» THE TASK
Give the entries below again, word for word, and leave out the images.

══ RECORDS FOR THE EXERCISE ══

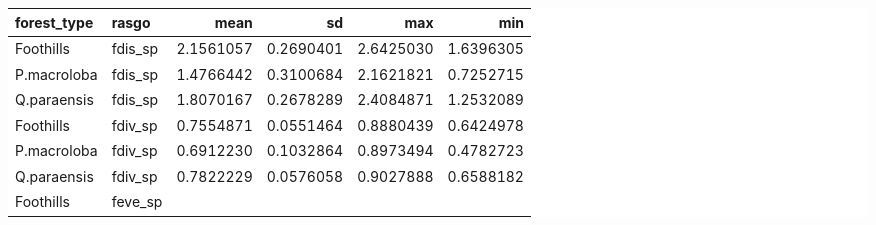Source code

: <table class="table table-striped table-hover table-condensed" style="width: auto !important; margin-left: auto; margin-right: auto;">
 <thead>
  <tr>
   <th style="text-align:left;"> forest_type </th>
   <th style="text-align:left;"> rasgo </th>
   <th style="text-align:right;"> mean </th>
   <th style="text-align:right;"> sd </th>
   <th style="text-align:right;"> max </th>
   <th style="text-align:right;"> min </th>
  </tr>
 </thead>
<tbody>
  <tr>
   <td style="text-align:left;"> Foothills </td>
   <td style="text-align:left;"> fdis_sp </td>
   <td style="text-align:right;"> 2.1561057 </td>
   <td style="text-align:right;"> 0.2690401 </td>
   <td style="text-align:right;"> 2.6425030 </td>
   <td style="text-align:right;"> 1.6396305 </td>
  </tr>
  <tr>
   <td style="text-align:left;"> P.macroloba </td>
   <td style="text-align:left;"> fdis_sp </td>
   <td style="text-align:right;"> 1.4766442 </td>
   <td style="text-align:right;"> 0.3100684 </td>
   <td style="text-align:right;"> 2.1621821 </td>
   <td style="text-align:right;"> 0.7252715 </td>
  </tr>
  <tr>
   <td style="text-align:left;"> Q.paraensis </td>
   <td style="text-align:left;"> fdis_sp </td>
   <td style="text-align:right;"> 1.8070167 </td>
   <td style="text-align:right;"> 0.2678289 </td>
   <td style="text-align:right;"> 2.4084871 </td>
   <td style="text-align:right;"> 1.2532089 </td>
  </tr>
  <tr>
   <td style="text-align:left;"> Foothills </td>
   <td style="text-align:left;"> fdiv_sp </td>
   <td style="text-align:right;"> 0.7554871 </td>
   <td style="text-align:right;"> 0.0551464 </td>
   <td style="text-align:right;"> 0.8880439 </td>
   <td style="text-align:right;"> 0.6424978 </td>
  </tr>
  <tr>
   <td style="text-align:left;"> P.macroloba </td>
   <td style="text-align:left;"> fdiv_sp </td>
   <td style="text-align:right;"> 0.6912230 </td>
   <td style="text-align:right;"> 0.1032864 </td>
   <td style="text-align:right;"> 0.8973494 </td>
   <td style="text-align:right;"> 0.4782723 </td>
  </tr>
  <tr>
   <td style="text-align:left;"> Q.paraensis </td>
   <td style="text-align:left;"> fdiv_sp </td>
   <td style="text-align:right;"> 0.7822229 </td>
   <td style="text-align:right;"> 0.0576058 </td>
   <td style="text-align:right;"> 0.9027888 </td>
   <td style="text-align:right;"> 0.6588182 </td>
  </tr>
  <tr>
   <td style="text-align:left;"> Foothills </td>
   <td style="text-align:left;"> feve_sp </td>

═══

» OUTPUT BELOW
Source code

: <table class="table table-striped table-hover table-condensed" style="width: auto !important; margin-left: auto; margin-right: auto;">
 <thead>
  <tr>
   <th style="text-align:left;"> forest_type </th>
   <th style="text-align:left;"> rasgo </th>
   <th style="text-align:right;"> mean </th>
   <th style="text-align:right;"> sd </th>
   <th style="text-align:right;"> max </th>
   <th style="text-align:right;"> min </th>
  </tr>
 </thead>
<tbody>
  <tr>
   <td style="text-align:left;"> Foothills </td>
   <td style="text-align:left;"> fdis_sp </td>
   <td style="text-align:right;"> 2.1561057 </td>
   <td style="text-align:right;"> 0.2690401 </td>
   <td style="text-align:right;"> 2.6425030 </td>
   <td style="text-align:right;"> 1.6396305 </td>
  </tr>
  <tr>
   <td style="text-align:left;"> P.macroloba </td>
   <td style="text-align:left;"> fdis_sp </td>
   <td style="text-align:right;"> 1.4766442 </td>
   <td style="text-align:right;"> 0.3100684 </td>
   <td style="text-align:right;"> 2.1621821 </td>
   <td style="text-align:right;"> 0.7252715 </td>
  </tr>
  <tr>
   <td style="text-align:left;"> Q.paraensis </td>
   <td style="text-align:left;"> fdis_sp </td>
   <td style="text-align:right;"> 1.8070167 </td>
   <td style="text-align:right;"> 0.2678289 </td>
   <td style="text-align:right;"> 2.4084871 </td>
   <td style="text-align:right;"> 1.2532089 </td>
  </tr>
  <tr>
   <td style="text-align:left;"> Foothills </td>
   <td style="text-align:left;"> fdiv_sp </td>
   <td style="text-align:right;"> 0.7554871 </td>
   <td style="text-align:right;"> 0.0551464 </td>
   <td style="text-align:right;"> 0.8880439 </td>
   <td style="text-align:right;"> 0.6424978 </td>
  </tr>
  <tr>
   <td style="text-align:left;"> P.macroloba </td>
   <td style="text-align:left;"> fdiv_sp </td>
   <td style="text-align:right;"> 0.6912230 </td>
   <td style="text-align:right;"> 0.1032864 </td>
   <td style="text-align:right;"> 0.8973494 </td>
   <td style="text-align:right;"> 0.4782723 </td>
  </tr>
  <tr>
   <td style="text-align:left;"> Q.paraensis </td>
   <td style="text-align:left;"> fdiv_sp </td>
   <td style="text-align:right;"> 0.7822229 </td>
   <td style="text-align:right;"> 0.0576058 </td>
   <td style="text-align:right;"> 0.9027888 </td>
   <td style="text-align:right;"> 0.6588182 </td>
  </tr>
  <tr>
   <td style="text-align:left;"> Foothills </td>
   <td style="text-align:left;"> feve_sp </td>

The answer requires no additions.